ATT, comme les Maliens appellent affectueusement leur président, a donc retrouvé son sourire espiègle. Il commence à se décorseter. Non, il ne regrette pas d’être revenu au pouvoir par les urnes, le 8 juin 2002, lui qui, au terme d’une brève transition (mars 1991-juin 1992), avait montré l’exemple en cédant la place à un civil élu, Alpha Oumar Konaré. Un geste qui, en son temps, avait réconcilié beaucoup d’Africains avec le « pouvoir kaki ». Non, le gouvernement d’union nationale n’est pas un obstacle au pluralisme politique…
Dans l’entretien qu’il nous a accordé à la mi-juin, au palais de Koulouba, sur les hauteurs de la capitale, le numéro un malien, très à l’aise, le regard malicieux, revient sur les douze mois passés au pouvoir et la gestion de celui-ci au plan intérieur et extérieur. ATT, 55 ans, évoque, entre autres, la situation de la presse dans son pays, les rumeurs faisant état du limogeage du Premier ministre Ahmed Mohamed Ag Hamani, la lutte contre la corruption, la situation en Côte d’Ivoire, le coup d’État en Centrafrique, le putsch manqué en Mauritanie, l’élection à la présidence de la Commission de l’Union africaine, l’émigration malienne en France et, bien évidemment, les rapports entre Bamako et Paris.
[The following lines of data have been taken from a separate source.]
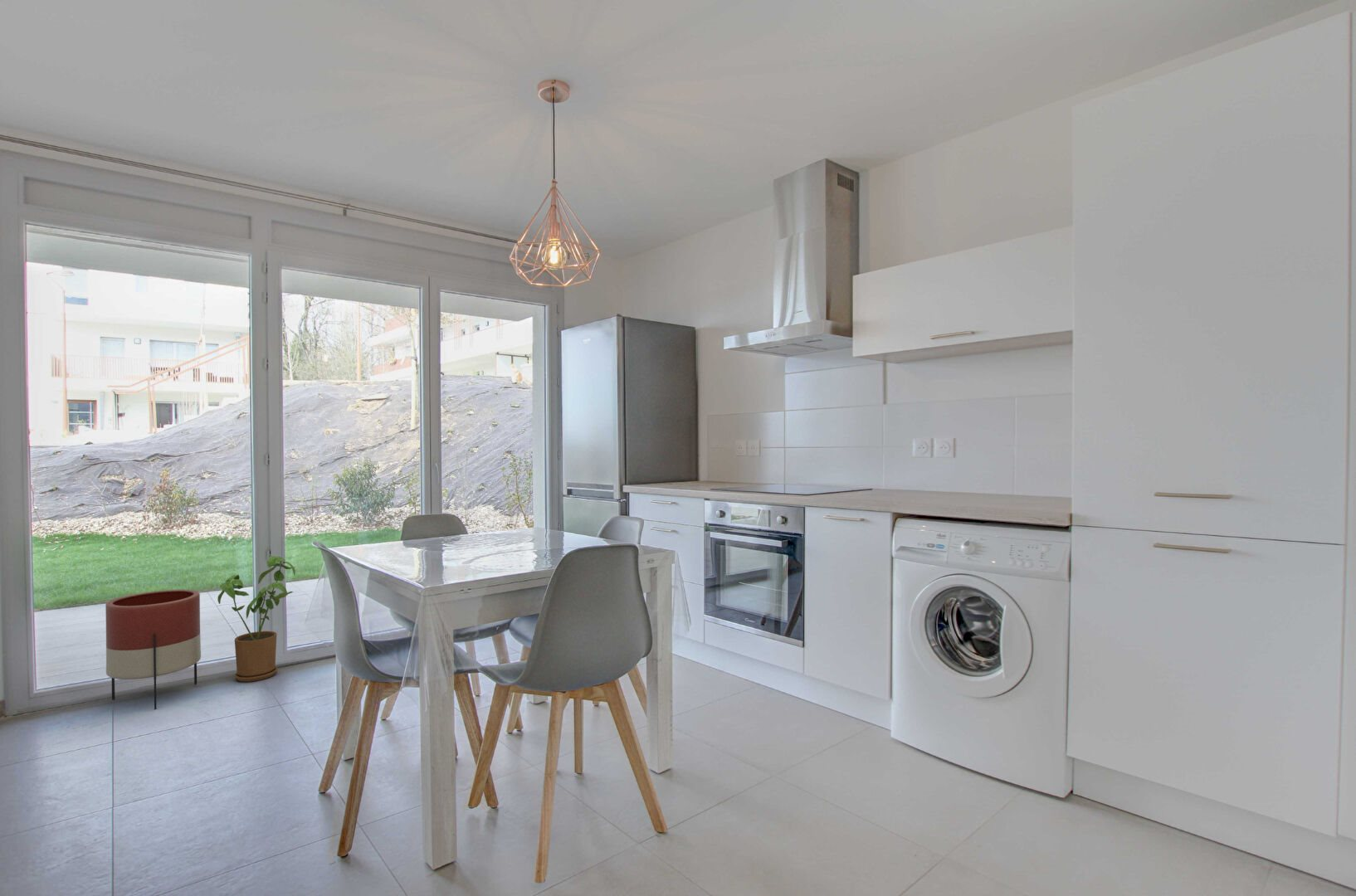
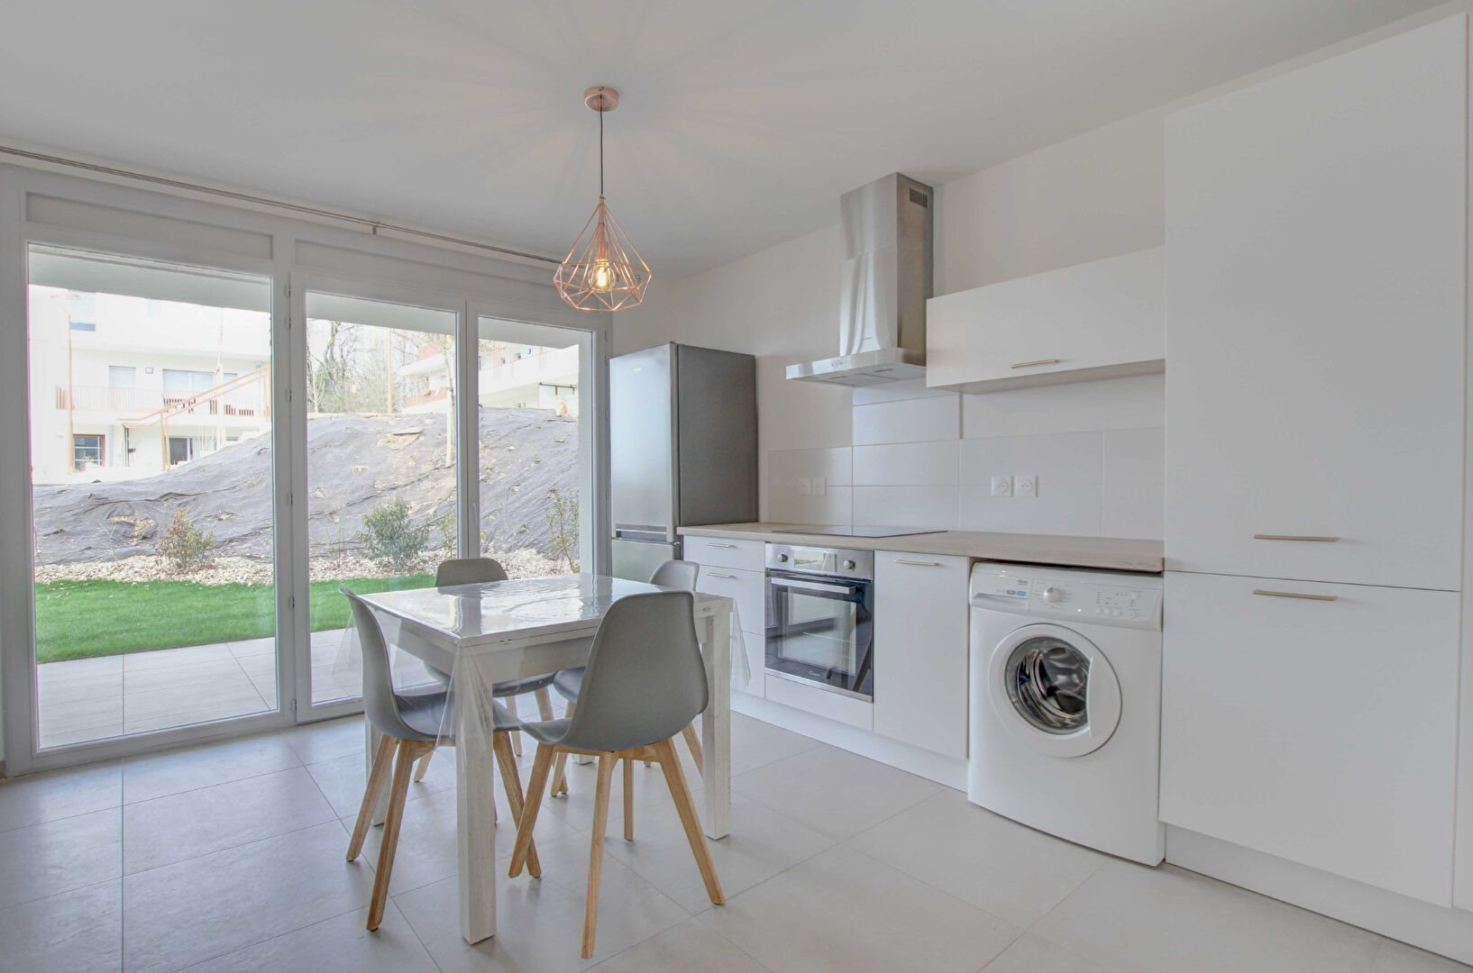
- planter [105,589,202,710]
- house plant [217,555,296,683]
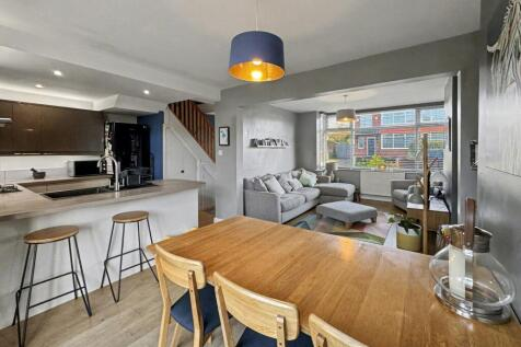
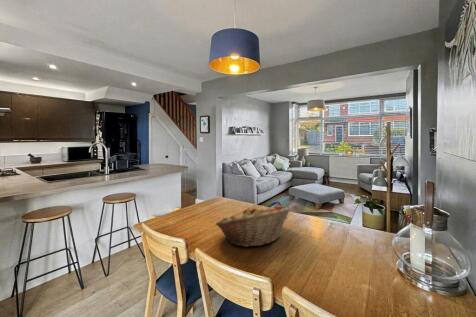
+ fruit basket [214,204,293,248]
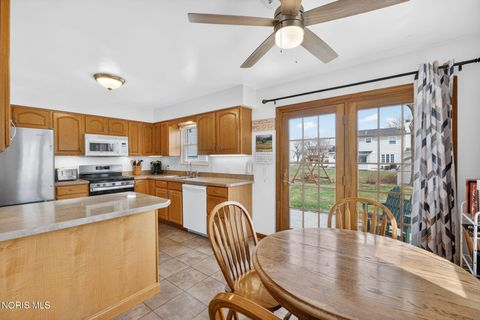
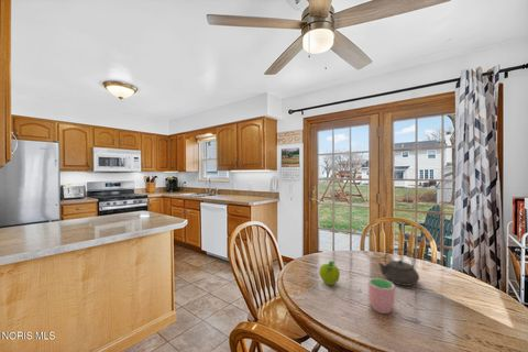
+ fruit [318,260,341,286]
+ cup [367,277,396,315]
+ teapot [376,248,420,287]
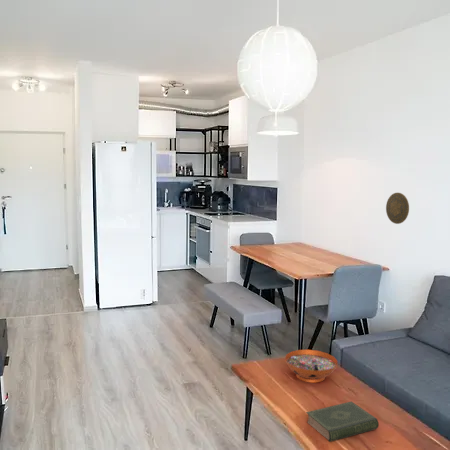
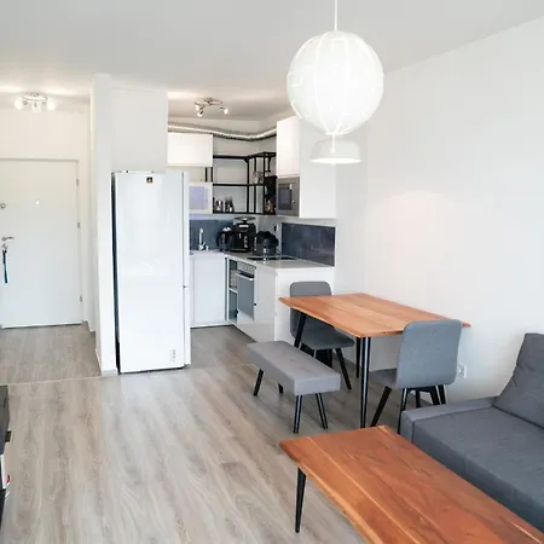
- decorative bowl [284,349,338,383]
- book [305,400,380,443]
- decorative plate [385,192,410,225]
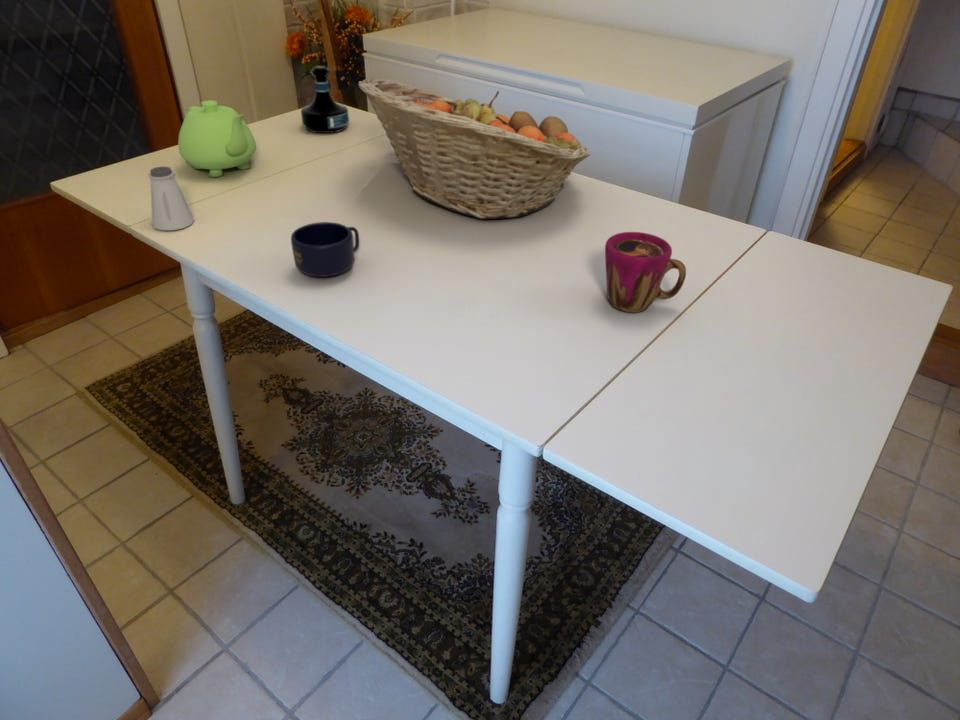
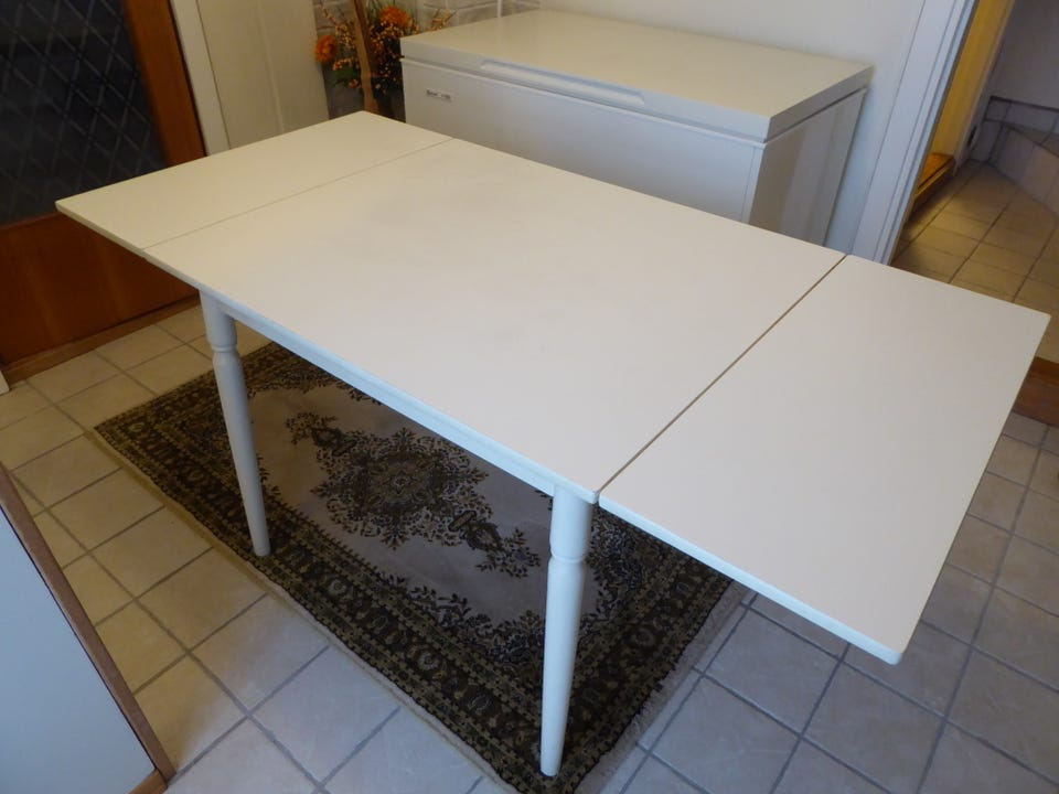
- fruit basket [358,77,591,220]
- mug [290,221,360,278]
- teapot [177,99,257,178]
- saltshaker [147,166,195,231]
- tequila bottle [300,65,350,134]
- cup [604,231,687,313]
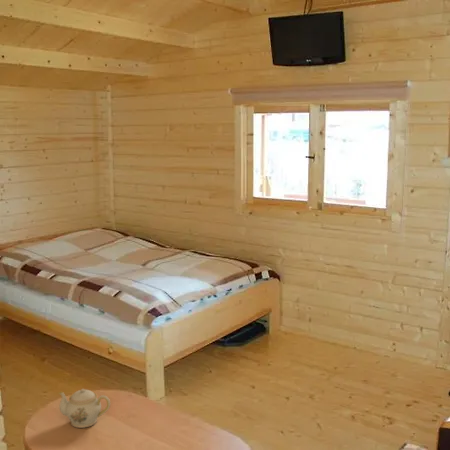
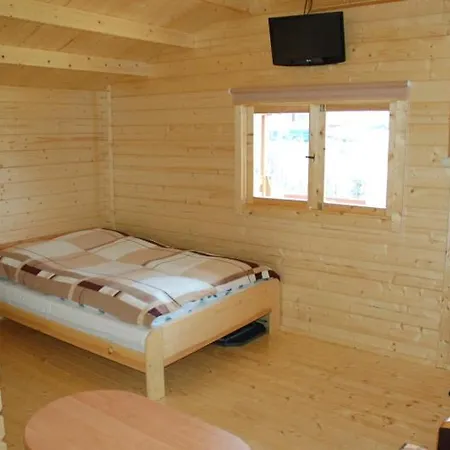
- teapot [58,388,111,429]
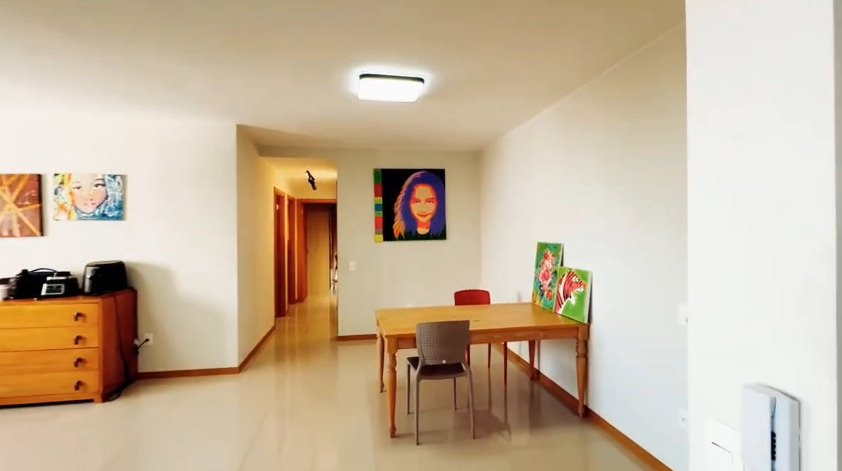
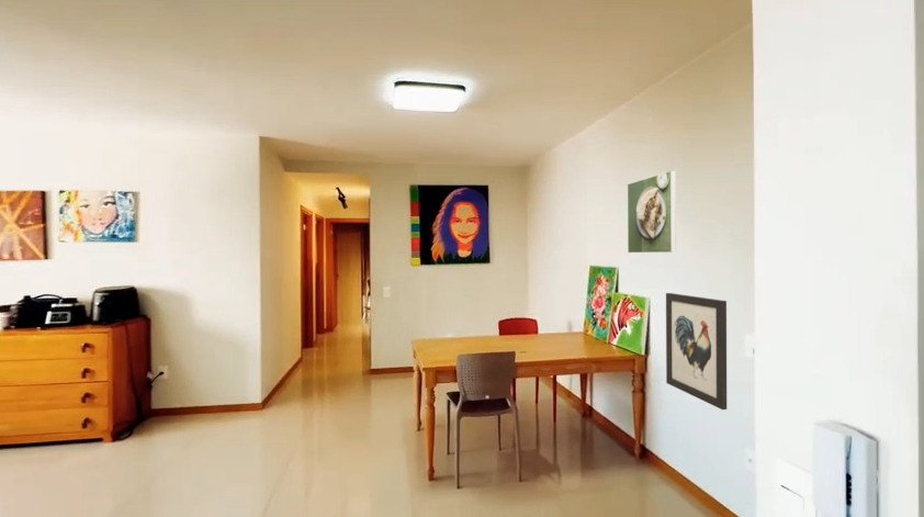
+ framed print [627,169,677,254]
+ wall art [665,292,728,411]
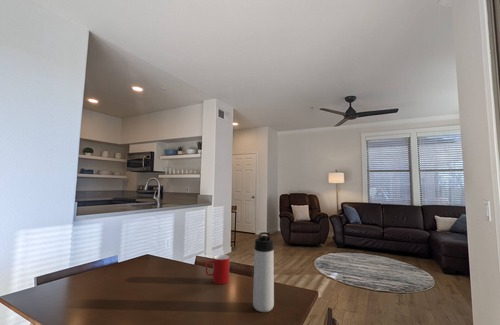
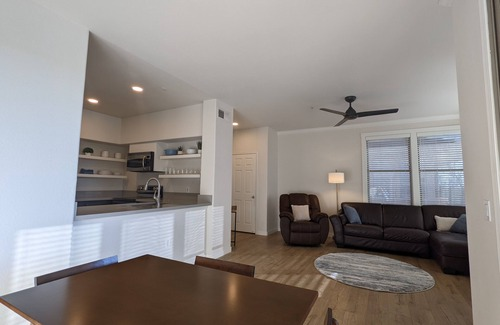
- thermos bottle [252,231,275,313]
- cup [205,254,231,285]
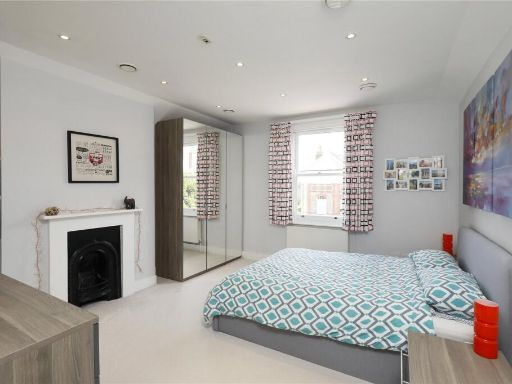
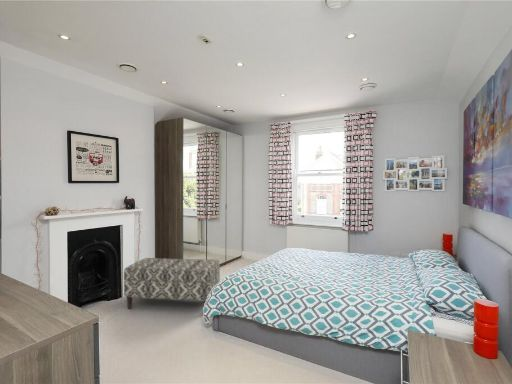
+ bench [123,257,221,310]
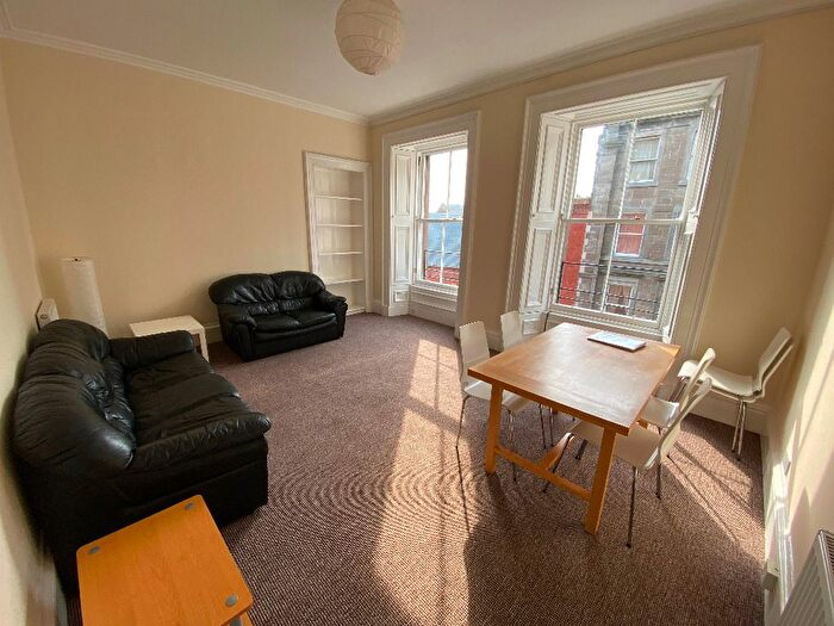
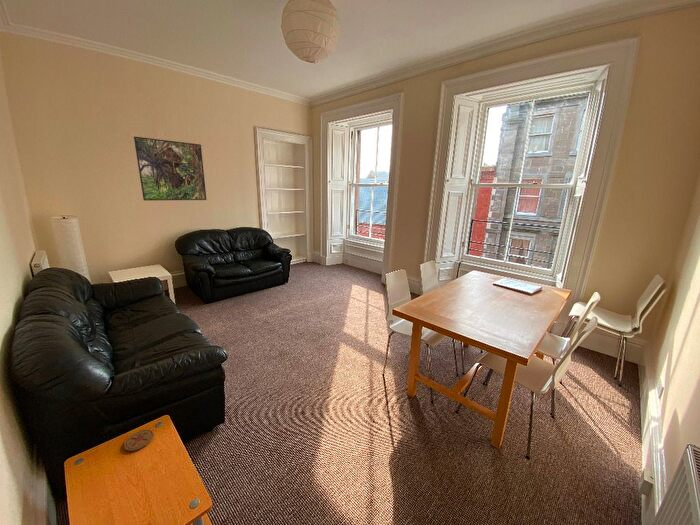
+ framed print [133,136,208,201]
+ coaster [123,429,155,452]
Jeune Afrique / l’intelligent : Voilà un an déjà que vous êtes revenu au pouvoir…
Amadou Toumani Touré : Je n’ai pas vu le temps passer, mais si c’était à refaire, je n’hésiterais pas. La plupart de mes amis, surtout hors du Mali, étaient opposés à ce que je reprenne du service. Il fallait, à leurs yeux, préserver coûte que coûte « l’autre ATT », celui qui avait volontairement quitté le pouvoir le 8 juin 1992, après avoir organisé les premières élections pluralistes et transparentes de l’histoire du Mali. Certains amis m’ont même expliqué que mon geste faisait désormais partie du « patrimoine africain » et que je risquais, en me présentant à la présidentielle de 2002, d’entamer mon capital de sympathie ou de décevoir.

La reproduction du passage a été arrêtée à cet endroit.